Objective 1 -
In the mailing-list text, what simulation quantum is Andreas Sandberg currently using?

Provided text -
After that they claim to be doing stuff, although I see no further console
output or KVM exits. The accesses themselves and their PCs are from the
bootloader blob, and so I'm pretty confident that it's starting that and
executing some of those instructions. One thing that looks very odd now that I
think about it, is that the KVM messages about entering and executing
instructions (like those below) seem to say that cpu0 has executed thousands of
instructions, but the exits I see seem to correspond to the first maybe 50
instructions it should be seeing in the bootloader blob. Are those values bogus
for some reason? Is there some existing debug output which would let me see
where KVM thinks it is periodically to see if it's in the kernel or if it went
bananas and is executing random memory somewhere? Or if it just got stuck
waiting for some event that's not going to show up?
Are there any important CLs which haven't made their way into upstream somehow?
Gabe
On Wed, Mar 14, 2018 at 4:28 AM, Andreas Sandberg
<[email protected]<mailto:[email protected]>> wrote:
Have you tried using the fs_bigLITTLE script in configs/examples/arm?
That's the script I have been using for testing.
I just tested the script with 8 little CPUs and 0 big CPUs and it seems
to work. Timing is a bit temperamental though, so you might need to
override the simulation quantum. The default is 1ms, you might need to
decrease it to something slightly smaller (I'm currently using 0.5ms).
Another caveat is that there seem to be some issues related to dtb
auto-generation that affect KVM guests. We are currently testing a
solution for this issue.

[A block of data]
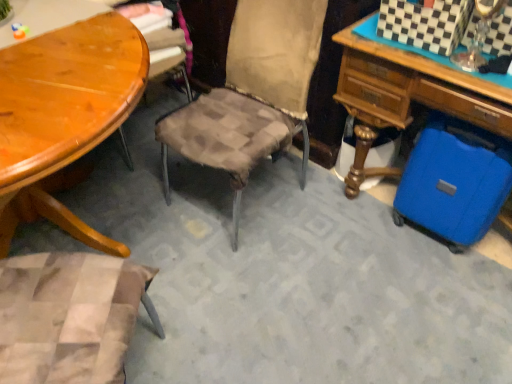
Question: From the image's perspective, is shiny wood table at left located above or below blue hardshell suitcase at lower right?

Choices:
 (A) below
 (B) above

Answer: (A)

Question: Considering the positions of point (17, 114) and point (475, 135), is point (17, 114) closer or farther from the camera than point (475, 135)?

Choices:
 (A) farther
 (B) closer

Answer: (B)

Question: Estimate the real-world distances between objects in this image. Which object is farther from the blue hardshell suitcase at lower right?

Choices:
 (A) shiny wood table at left
 (B) blue hard plastic suitcase at lower right

Answer: (A)

Question: Which object is positioned farthest from the blue hardshell suitcase at lower right?

Choices:
 (A) shiny wood table at left
 (B) blue hard plastic suitcase at lower right

Answer: (A)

Objective 2 -
Rewrite every entry in the data block, replacing "blue hardshell suitcase" with "blue rolling suitcase" and leaving everything else unchanged. Omit the pictures from your output.

Task response 1 -
0.5ms

Task response 2 -
Question: From the image's perspective, is shiny wood table at left located above or below blue rolling suitcase at lower right?

Choices:
 (A) below
 (B) above

Answer: (A)

Question: Considering the positions of point (17, 114) and point (475, 135), is point (17, 114) closer or farther from the camera than point (475, 135)?

Choices:
 (A) farther
 (B) closer

Answer: (B)

Question: Estimate the real-world distances between objects in this image. Which object is farther from the blue rolling suitcase at lower right?

Choices:
 (A) shiny wood table at left
 (B) blue hard plastic suitcase at lower right

Answer: (A)

Question: Which object is positioned farthest from the blue rolling suitcase at lower right?

Choices:
 (A) shiny wood table at left
 (B) blue hard plastic suitcase at lower right

Answer: (A)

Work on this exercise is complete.